Request
Write every line of the entries below as a JSON list of strings, one per line, without blank lines or pictures.
>> Begin Entries provided
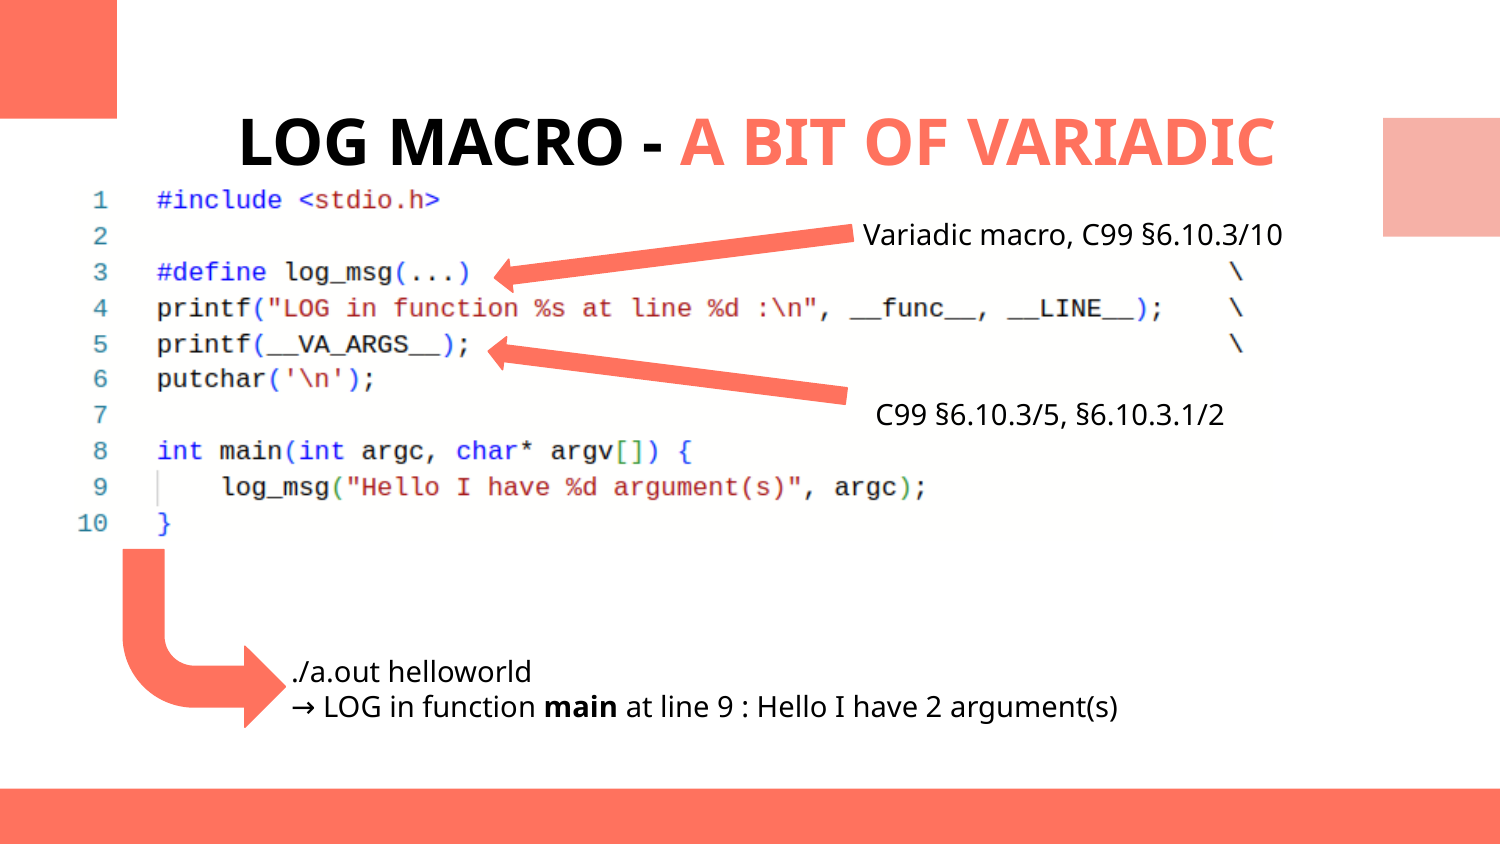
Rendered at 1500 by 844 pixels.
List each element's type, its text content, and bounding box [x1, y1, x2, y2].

text_box ./a.out helloworld → LOG in function main at line 9 : Hello I have 2 argument(s) [276, 638, 1382, 731]
picture [74, 185, 1273, 541]
text_box [123, 549, 276, 728]
text_box Variadic macro, C99 §6.10.3/10 [848, 201, 1369, 255]
text_box [488, 336, 848, 405]
text_box C99 §6.10.3/5, §6.10.3.1/2 [860, 380, 1247, 435]
title LOG MACRO - A BIT OF VARIADIC [105, 102, 1410, 177]
text_box [494, 225, 848, 293]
>> End Entries provided
Answer in full
[
  "Rendered at 1500 by 844 pixels.",
  "List each element's type, its text content, and bounding box [x1, y1, x2, y2].",
  "text_box ./a.out helloworld → LOG in function main at line 9 : Hello I have 2 argument(s) [276, 638, 1382, 731]",
  "picture [74, 185, 1273, 541]",
  "text_box [123, 549, 276, 728]",
  "text_box Variadic macro, C99 §6.10.3/10 [848, 201, 1369, 255]",
  "text_box [488, 336, 848, 405]",
  "text_box C99 §6.10.3/5, §6.10.3.1/2 [860, 380, 1247, 435]",
  "title LOG MACRO - A BIT OF VARIADIC [105, 102, 1410, 177]",
  "text_box [494, 225, 848, 293]"
]